Meta AI Model Reproduces Nearly Half of Harry Potter Book

Introduction to the Issue

The Google Books precedent probably can’t protect Meta against this second legal theory because Google never made its books database available for users to download—Google almost certainly would have lost the case if it had done that. In principle, Meta could still convince a judge that copying 42 percent of Harry Potter was allowed under the flexible, judge-made doctrine of fair use. But it would be an uphill battle.

Understanding Fair Use

“The fair use analysis you’ve gotta do is not just ‘is the training set fair use,’ but ‘is the incorporation in the model fair use?’" Lemley said. "That complicates the defendants’ story.” This means that the court will have to consider not only whether the initial data collection was fair use but also whether the final product, which incorporates that data, is also fair use.

Open-Weight Models and Legal Jeopardy

Grimmelmann also said there’s a danger that this research could put open-weight models in greater legal jeopardy than closed-weight ones. The Cornell and Stanford researchers could only do their work because the authors had access to the underlying model—and hence to the token probability values that allowed efficient calculation of probabilities for sequences of tokens. Most leading labs, including OpenAI, Anthropic, and Google, have increasingly restricted access to these so-called logits, making it more difficult to study these models.

Closed-Weight Models and Copyright Protection

Moreover, if a company keeps model weights on its own servers, it can use filters to try to prevent infringing output from reaching the outside world. So even if the underlying OpenAI, Anthropic, and Google models have memorized copyrighted works in the same way as Llama 3.1 70B, it might be difficult for anyone outside the company to prove it. Moreover, this kind of filtering makes it easier for companies with closed-weight models to invoke the Google Books precedent. In short, copyright law might create a strong disincentive for companies to release open-weight models.
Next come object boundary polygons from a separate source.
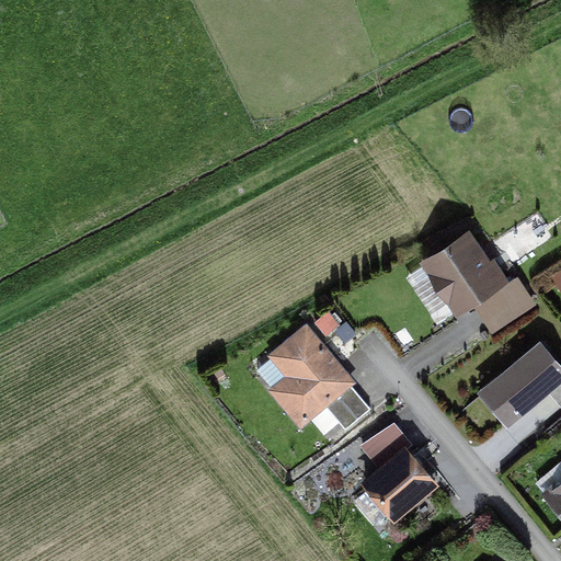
[(491,332),(536,302),(518,274),(510,279),(495,261),(487,266),(469,237),(407,275),(436,321),(471,300),(491,332)]
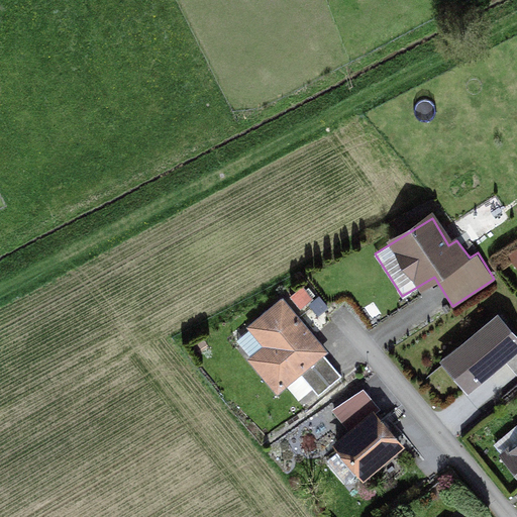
[(289,296),(300,309),(314,298),(303,284),(289,296)]
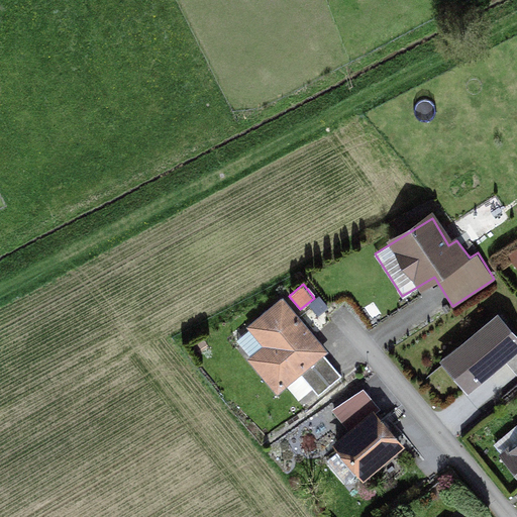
[(299,373),(318,395),(341,375),(324,354),(328,350),(281,300),(249,327),(272,351),(255,364),(278,391),(299,373)]
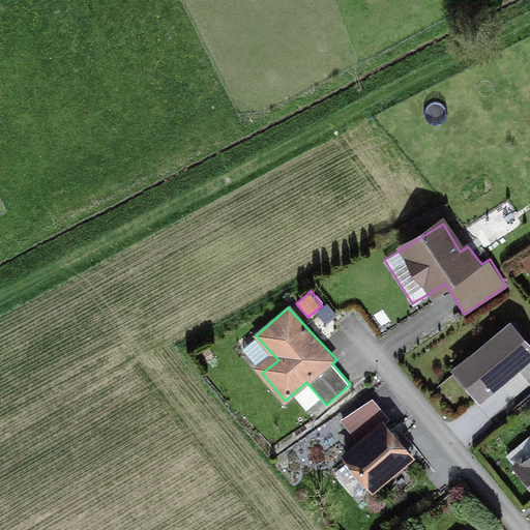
[(529,341),(510,318),(449,369),(479,403),(519,371),(529,384),(529,341)]
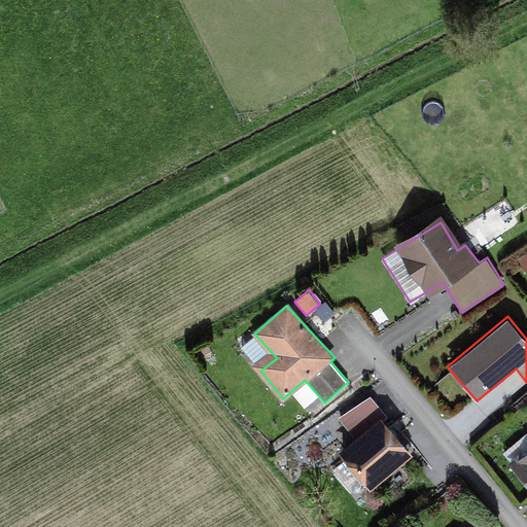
[(366,481),(371,486),(409,453),(381,424),(387,416),(370,394),(340,419),(358,440),(343,453),(348,456),(332,467),(353,492),(366,481)]
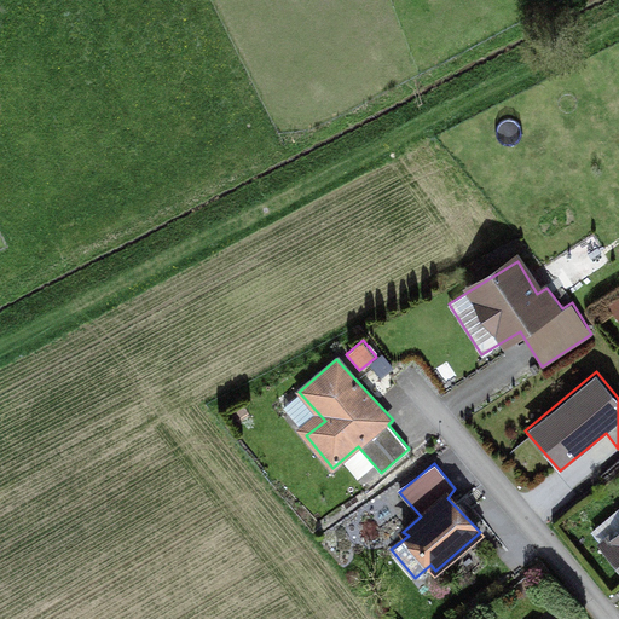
[(618,531),(602,545),(618,565),(618,531)]
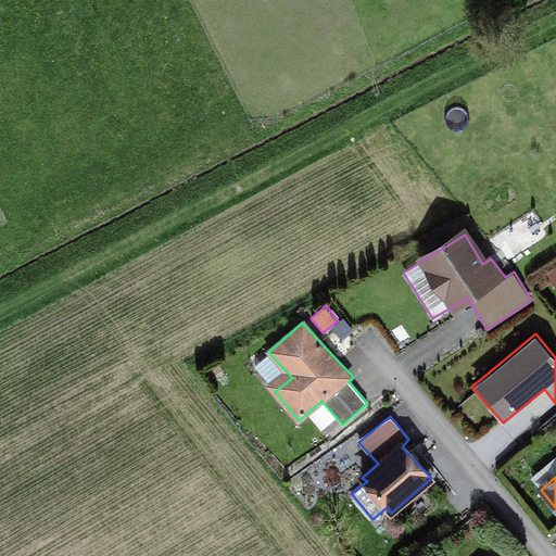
All buildings are outlined.
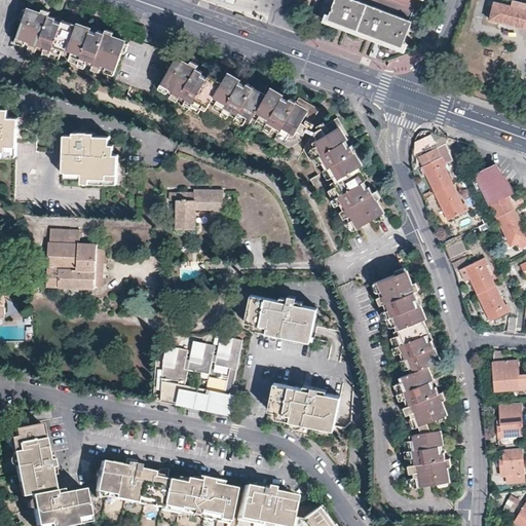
[(328,19),(402,46),(419,0),(325,0),(320,15),(328,19)]
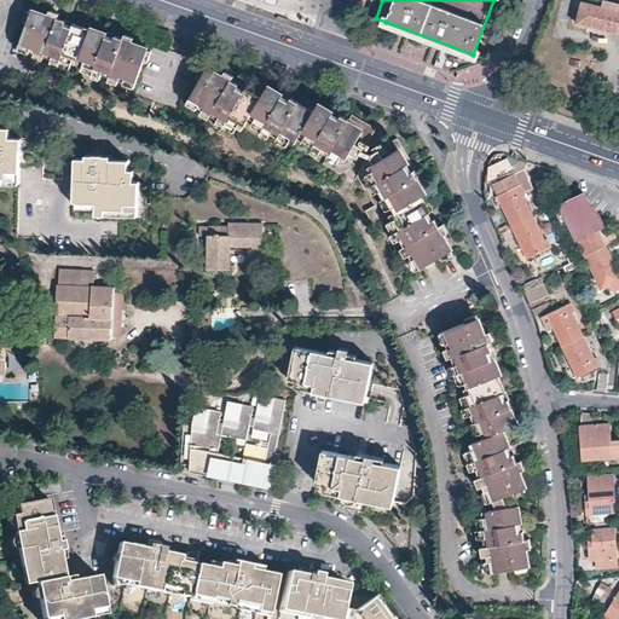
[(583,1),(577,22),(618,32),(618,10),(617,10),(583,1)]
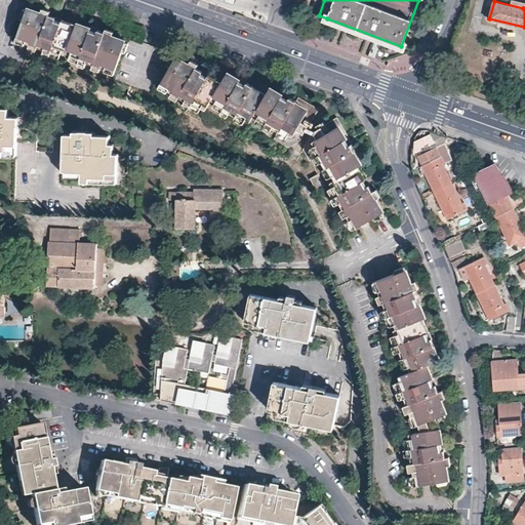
[(63,65),(64,63),(77,27),(65,23),(63,29),(55,26),(57,17),(50,14),(51,10),(43,7),(41,13),(25,8),(22,17),(24,18),(18,35),(31,40),(30,46),(28,52),(63,65)]
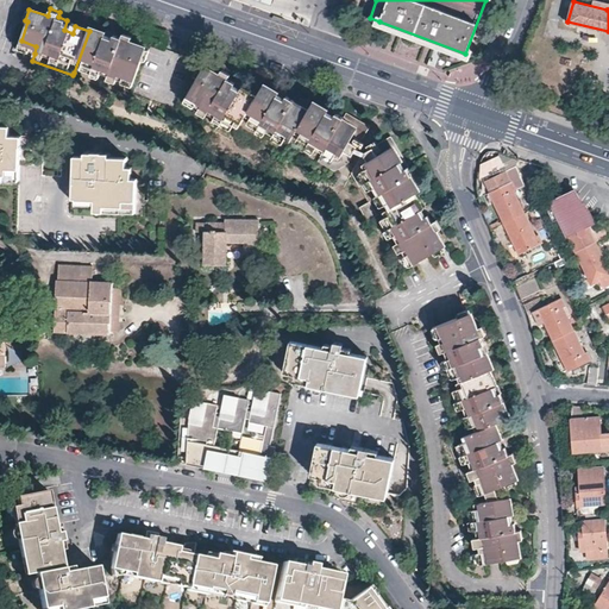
[(76,23),(67,20),(64,30),(73,33),(75,26),(76,23)]
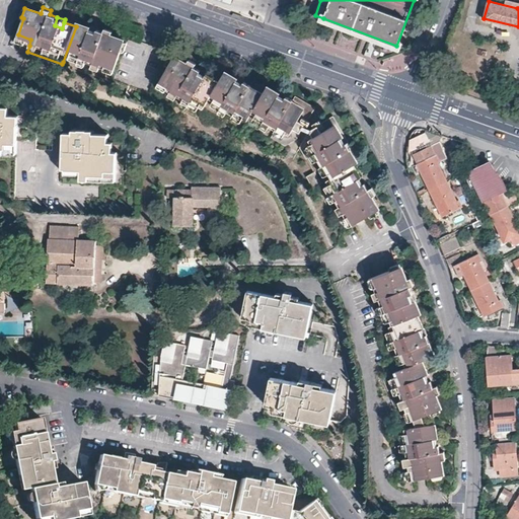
[(63,62),(112,79),(122,51),(125,51),(128,41),(116,36),(117,31),(108,28),(107,31),(100,29),(97,39),(91,35),(92,30),(77,24),(76,26),(63,62)]
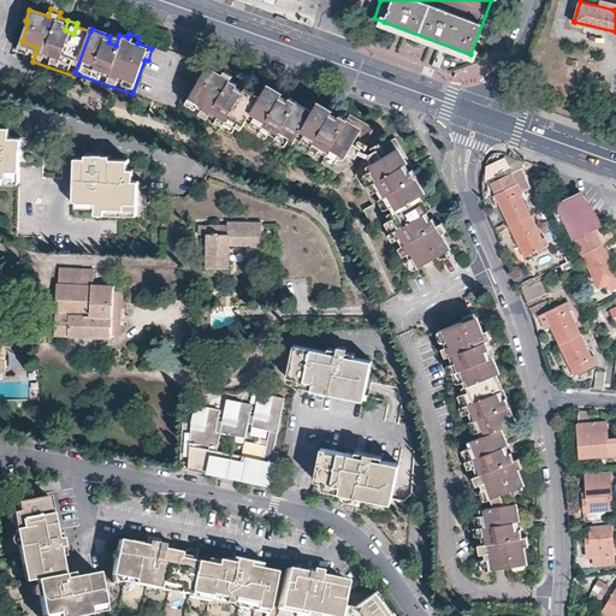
[(112,33),(110,36),(108,42),(116,46),(119,35),(112,33)]
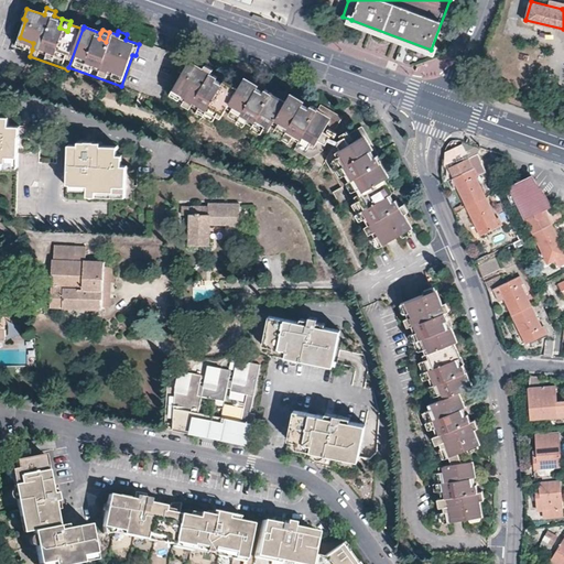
[(17,44),(32,50),(33,43),(20,38),(17,44)]
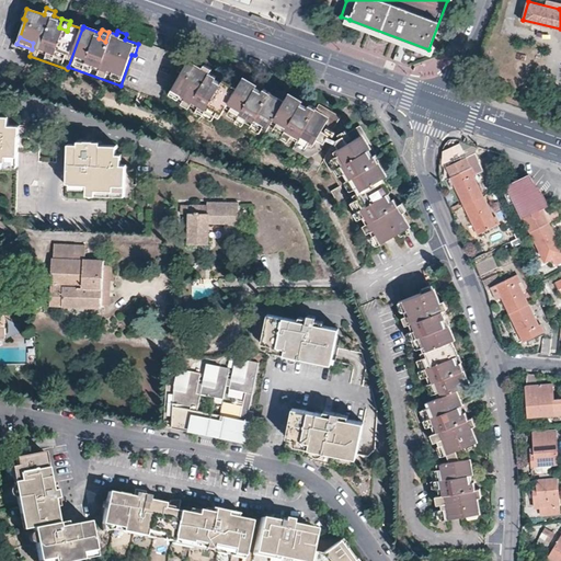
[(164,102),(165,100),(182,70),(181,67),(183,64),(186,58),(170,52),(159,48),(150,45),(140,42),(138,44),(135,55),(132,55),(121,86),(164,102)]
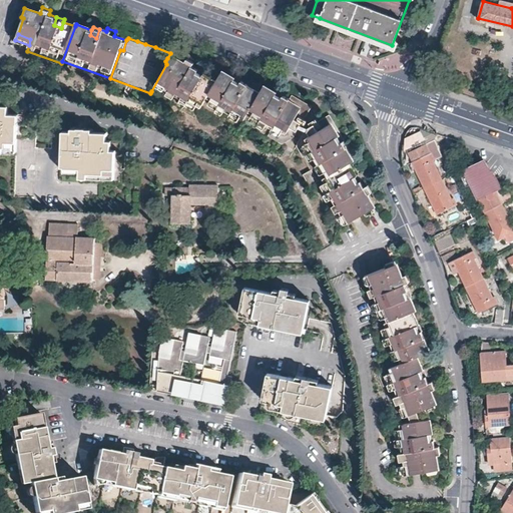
[(199,109),(215,83),(203,76),(205,72),(199,69),(192,64),(194,60),(185,55),(182,60),(170,53),(167,58),(165,61),(166,64),(151,91),(195,116),(196,116),(196,115),(199,109)]
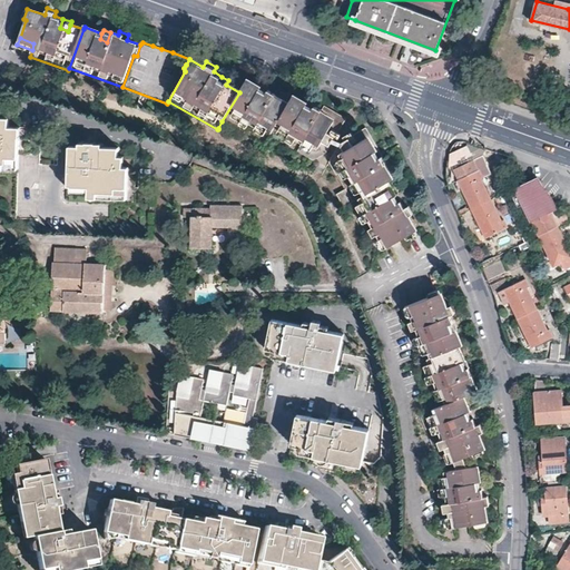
[(268,141),(273,134),(288,105),(275,97),(276,94),(268,89),(263,86),(261,88),(246,80),(239,92),(222,121),(231,126),(233,121),(268,141)]
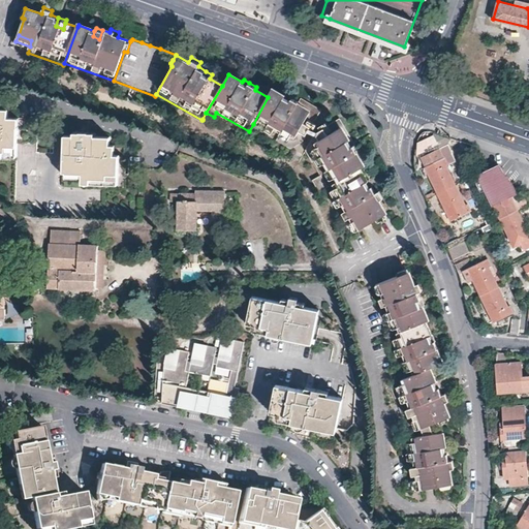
[(253,124),(293,147),(303,142),(321,109),(302,98),(300,101),(292,97),(287,94),(286,97),(273,89),(268,97),(253,124)]
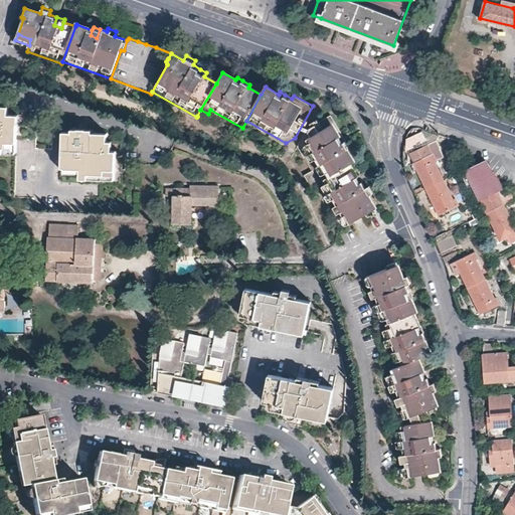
[(0,151),(14,152),(17,114),(6,113),(7,106),(0,105),(0,151)]
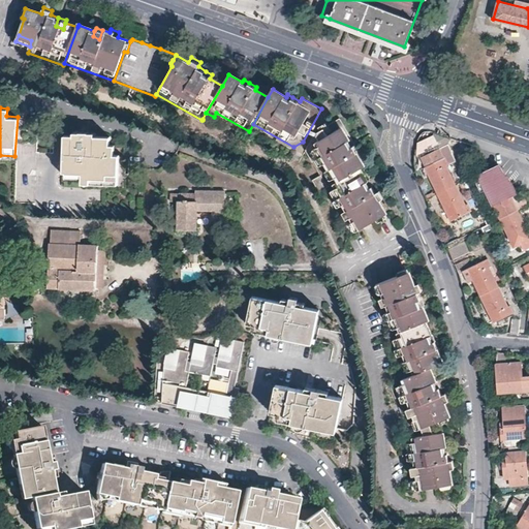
[(321,185),(355,165),(361,161),(353,150),(358,147),(353,139),(350,134),(338,114),(314,129),(305,146),(319,170),(312,176),(318,187),(321,185)]
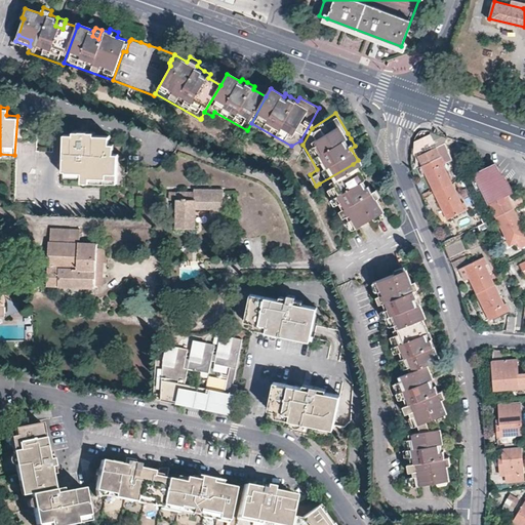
[(82,175),(82,180),(116,182),(117,152),(114,152),(114,143),(109,143),(109,135),(94,134),(94,130),(71,129),(71,133),(65,132),(63,169),(67,169),(67,174),(82,175)]
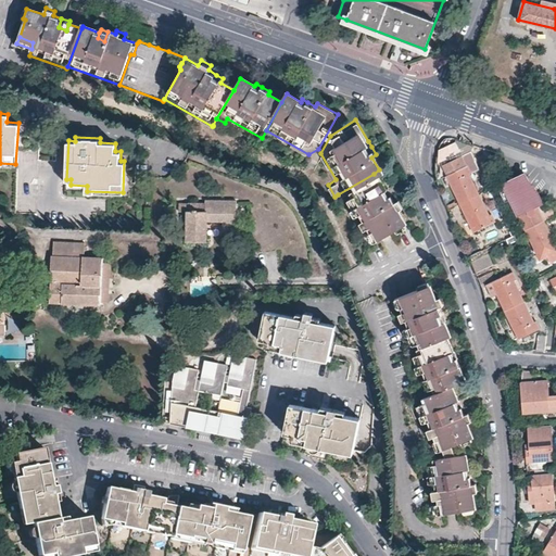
[(460,204),(480,194),(470,174),(480,169),(471,151),(443,166),(460,204)]
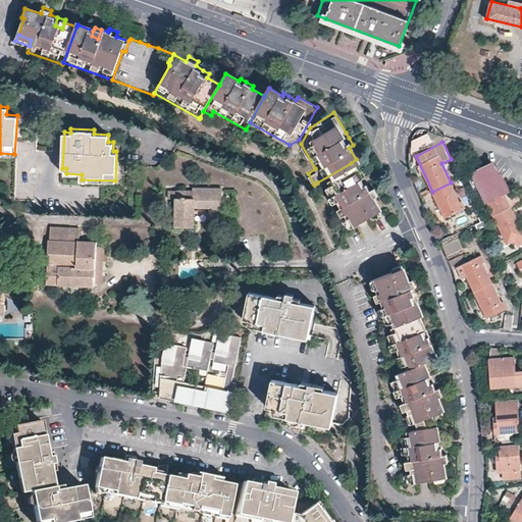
[(344,227),(370,212),(371,215),(381,210),(372,195),(377,192),(372,184),(369,186),(366,179),(364,176),(362,173),(358,175),(351,163),(317,183),(344,227)]
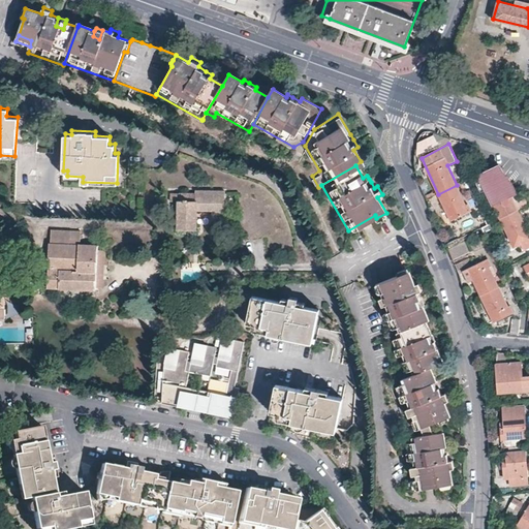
[(487,190),(500,219),(519,210),(528,205),(528,203),(528,198),(526,197),(523,196),(519,198),(517,192),(511,195),(502,176),(504,174),(500,165),(474,178),(481,192),(487,190)]
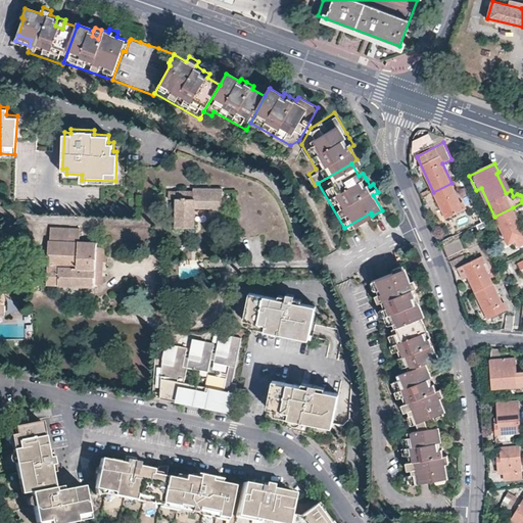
[(441,209),(445,219),(466,208),(463,201),(461,202),(452,183),(433,192),(441,209)]
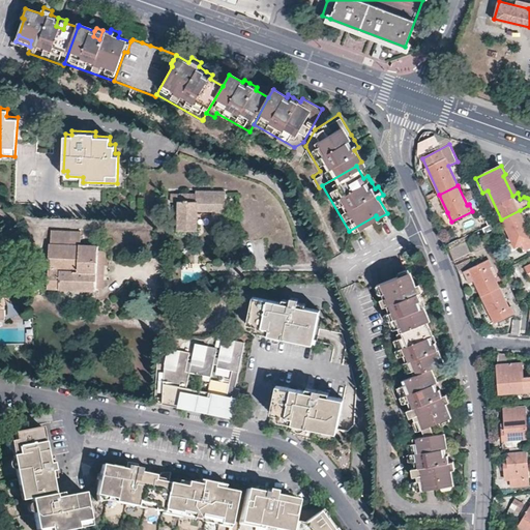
[(171,193),(171,201),(178,201),(177,229),(196,229),(197,209),(205,209),(212,210),(212,216),(225,217),(225,190),(204,189),(203,190),(203,198),(195,198),(196,193),(173,193),(171,193)]
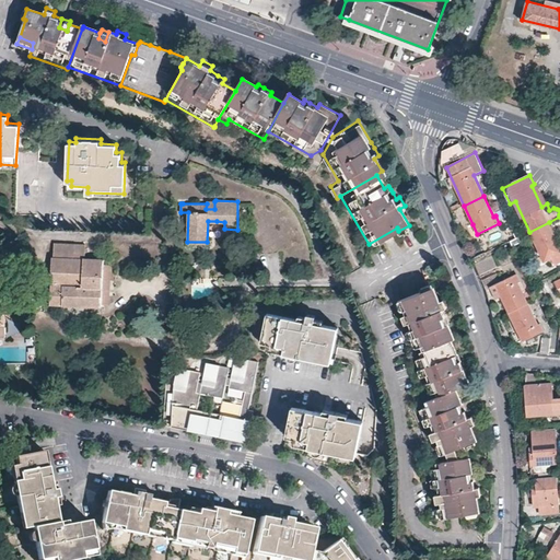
[(555,265),(559,261),(559,245),(549,222),(529,232),(544,261),(551,258),(555,265)]
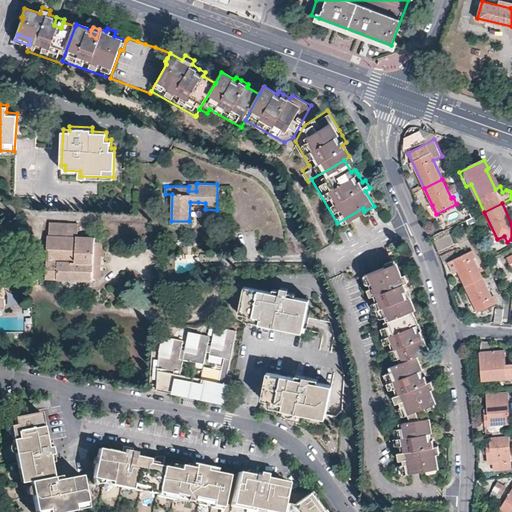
[(49,235),(46,277),(93,280),(94,237),(77,236),(77,223),(51,222),(50,235),(49,235)]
The Perverse Outcome of Copyright Law

“It’s kind of perverse,” Mark Lemley told me. “I don’t like that outcome.” On the other hand, judges might conclude that it would be bad to effectively punish companies for publishing open-weight models. “There’s a degree to which being open and sharing weights is a kind of public service,” Grimmelmann told me. “I could honestly see judges being less skeptical of Meta and others who provide open-weight models.”

Conclusion

The issue of open-weight models and copyright law is complex and multifaceted. While the Google Books precedent may provide some guidance, it is unclear how courts will ultimately decide these cases. One thing is certain, however: the outcome of these cases will have significant implications for the development of AI and the dissemination of knowledge.

FAQs

Q: What is the Google Books precedent?
A: The Google Books precedent is a legal decision that allows for the copying of copyrighted works for certain purposes, such as search and research.
Q: What is the difference between open-weight and closed-weight models?
A: Open-weight models make their underlying data and models available for public use, while closed-weight models keep this information proprietary.
Q: Why might copyright law create a disincentive for companies to release open-weight models?
A: Copyright law might create a disincentive for companies to release open-weight models because these models are more vulnerable to copyright infringement claims.
Q: What is the potential outcome of these cases for the development of AI?
A: The outcome of these cases will have significant implications for the development of AI, potentially shaping the way that companies approach data sharing and model development.